Now run again the Oracle Business Component Browser by right-clicking on the application module and selecting Run. Double-click on the Employees view to execute it and then apply the view criteria by clicking on the Specify View Criteria icon.

Shuttle the view criteria to the Selected list and click Find in the Business Component View Criteria dialog.

In the Bind Variables dialog specify a department identifier and click OK to apply the view criteria.

Observe the Log window as the view executes the query with the view criteria applied. The original query is wrapped.

This is OK until a new requirement is introduced for the Employees view to produce the total salary amount for the department. Piece of cake you say. So we edit the query and we add a sum on the salary.

We save the query and we run the Oracle Business Components Browser once more. We apply the view criteria for the specific department as before only to find out that the department salary produced is not specific to the department but the grand total of all salaries.
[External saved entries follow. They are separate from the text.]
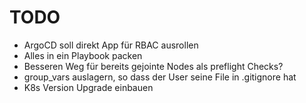 # TODO

- ArgoCD soll direkt App für RBAC ausrollen
- Alles in ein Playbook packen
- Besseren Weg für bereits gejointe Nodes als preflight Checks?
- group_vars auslagern, so dass der User seine File in .gitignore hat
- K8s Version Upgrade einbauen
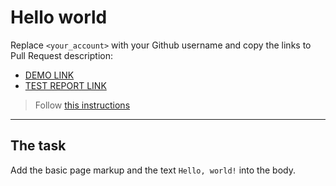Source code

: # Hello world
Replace `<your_account>` with your Github username and copy the links to Pull Request description:
- [DEMO LINK](https://kuznetsova-anastasiia.github.io/layout_hello-world/)
- [TEST REPORT LINK](https://kuznetsova-anastasiia.github.io/layout_hello-world/report/html_report/)

> Follow [this instructions](https://mate-academy.github.io/layout_task-guideline/#how-to-solve-the-layout-tasks-on-github)
___

## The task 
Add the basic page markup and the text `Hello, world!` into the body.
This becomes obvious once you take a look at the query in the Log window. The original query is wrapped and the view criteria applied on the inlined view.

Resolving this issue will require us to disable query wrapping. This is pretty straightforward. The framework supplies a function called setNestedSelectForFullSql() which accepts a true/false boolean to enable/disable query wrapping respectively. So, we generate a java implementation class for the view object and call setNestedSelectForFullSql() with false in the constructor.

Now we can re-run the Oracle Business Components Browser and verify the expected results. Re-applying the same view criteria, this time the result is as expected.

Observe that no query wrapping occurs this time around.


Query wrapping is introduced by the ADF framework for expert mode queries in read-only views when a dynamic WHERE clause is applied at runtime. In some cases, when this produces unexpected results, we can call setNestedSelectForFullSql() with false as an argument to disable it.